Nurses are great. We all love nurses. That's what everybody says. And anyone who has spent any time under their care in a hospital ward says it frequently. If that sounds a little sentimental, it doesn't mean our appreciation is any less genuine.
But the question we have to ask is: as a country can we afford to translate our admiration for the members of the nursing profession into paying them whatever money they feel they deserve?
Right now 46,000 nurses are threatening a series of one-day strikes in support of a demand for a 12pc pay increase. And they have two arguments to back up their case.
The first is the fact that the health service is in constant crisis with abnormally lengthy waiting lists for procedures, and a severe shortage of beds which has led to the scandal of patients lying on trolleys in corridors, with all the attendant indignity and discomfort.
The Irish Nurses and Midwives Organisation - by far the biggest representative body with 40,000 members - reckons that these problems could be solved if there were more nurses, because more nurses means more beds and more theatre time. But because the nurses are so badly paid, it is not possible to attract and/or retain sufficient numbers. So the only solution is to increase nurses' pay. That is their first argument.
Their second line of approach is that old industrial relations line - relativity. Again, according to the INMO, nurses are paid as much as €7,000 per annum less than medical colleagues who have what they say are comparable qualifications, such as radiographers and physiotherapists.
On the strength of these two lines of argument, the INMO plans one-day strikes on January 30, and February 5, 7, 12, 13 and 14. Their 6,000 colleagues in the Psychiatric Nurses Association plan to ban overtime working on January 31 and on February 5, 6 and 7; and full strike action on February 12, 13 and 14. Both unions will supply their hospitals with emergency cover, and home visits by public health nurses will continue but will be severely restricted.
The third nurses' union, Siptu, which has 4,000 members, does not plan any industrial action and will pass the pickets but say they will not pick up the slack to "frustrate" the actions of their striking colleagues.

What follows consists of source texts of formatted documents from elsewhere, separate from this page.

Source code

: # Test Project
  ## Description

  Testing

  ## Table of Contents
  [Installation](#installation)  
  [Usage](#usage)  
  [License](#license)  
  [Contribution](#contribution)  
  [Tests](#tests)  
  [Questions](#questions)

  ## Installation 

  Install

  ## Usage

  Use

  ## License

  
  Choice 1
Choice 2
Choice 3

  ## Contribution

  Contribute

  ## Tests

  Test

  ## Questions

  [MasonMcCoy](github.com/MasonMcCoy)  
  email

Siptu has decided to stick to the existing pay agreement, which will see some restoration over the next few years (including this year) of pay lost in the recession - a total pay increase of up to 8pc - with the issue of nurses' pay to be dealt with as a standalone issue in the next agreement. (as part of this agreement, members of the two striking unions are entitled to these benefits also, but only if they refrain from taking industrial action).
This is what the Government and the HSE is hoping they will be able to persuade the nurses threatening strike to also accept when they meet for talks on Tuesday.
It would have a price tag of about €20m and would include increased allowances, better access to promotional posts, and some measures to help lower-paid nurses. And there is the proposal from the Public Service Pay Commission (which came out against the nurses' demands last September) for a review of nurses' roles, responsibilities, professional development and pay.
This latter element could be a solution and one that the nurses might accept, but unfortunately it seems the Government does not feel able to enter into such a review any time soon, no doubt aware that it would almost certainly bring them speedily back to having to deal with the present demands.
What makes the Government shy away from the nurses' pay claim is the overall cost, which they reckon could amount to €300m. But there is also that relativity bugbear. When the "blue flu"-threatening gardai were given a special deal worth €50m two years ago, it cost a further €120m to buy off other public servants who demanded to be treated similarly. And already Forsa, the biggest public service trade union, has made it clear that any concession to the nurses will be followed immediately by demands for parity for other workers.
Looking at the work that our nurses do in such trying circumstances as currently exist in the Irish health service, there is no doubt it is priceless.
But unfortunately we do have to put a price on it and at present, according to the Department of Public Expenditure, that price is €31,110 basic salary with allowances and premium pay bringing the figure to more than €37,000.
So what is the Government to do?
So far the issue has not become a political football. Fianna Fail's Stephen Donnelly conceded that there isn't €300m available to pay the nurses overnight, but added: "There is a genuine problem with pay and conditions... I think there is an opportunity to evolve and improve the nursing profession."
And while Labour says it fully supports the nurses' decision to go on strike, their health spokesman, Alan Kelly, restricted himself to calling on the Government to "sit down with the nurses to address their issues".
There can be no disputing the continuing sorry state of the health service. But throwing money at the problem as a prospective solution has been discredited, with budget after budget overrun, so that eventually you have to look at the system and the way the service is managed by those in charge.
Nobody can deny the vital role of nurses in the health service, the contribution they make or the potential they have to help improve the situation. But it is doubtful if making it worse with one-day strikes to make it better is the best approach.
And while they undoubtedly have the best interests of their patients in mind when they say that more nurses and an end to the exodus of young nursing talent from our hospitals is imperative, linking their pay demands to the pay of others helps us see the pure industrial relations aspect of this dispute.
So perhaps we should put aside all sentiment, so that the parties concerned can see it as a simple industrial relations dispute for higher pay, with the normal mechanisms of the Labour Relations Commission and the Labour Court available, when the two sides sit down to talks this week.